_What you will do_. Of the lines below, report only those that contain "middle".
[Opening Recorded data section]
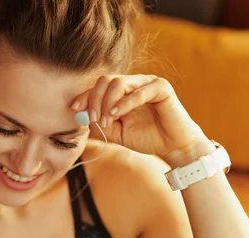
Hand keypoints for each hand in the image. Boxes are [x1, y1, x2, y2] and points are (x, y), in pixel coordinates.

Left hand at [71, 74, 211, 162]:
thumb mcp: (117, 132)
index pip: (99, 86)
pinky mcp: (161, 88)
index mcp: (123, 91)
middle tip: (94, 119)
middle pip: (105, 80)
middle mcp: (134, 83)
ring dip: (107, 102)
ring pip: (119, 83)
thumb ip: (100, 123)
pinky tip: (116, 114)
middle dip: (94, 100)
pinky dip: (125, 102)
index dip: (85, 96)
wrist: (173, 147)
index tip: (74, 109)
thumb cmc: (147, 138)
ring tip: (106, 120)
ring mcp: (148, 83)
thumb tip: (80, 114)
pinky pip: (139, 91)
[Closing Recorded data section]
_Answer for this exercise_.
middle tip: (94, 119)
middle pip: (105, 80)
middle mcp: (134, 83)
middle dip: (94, 100)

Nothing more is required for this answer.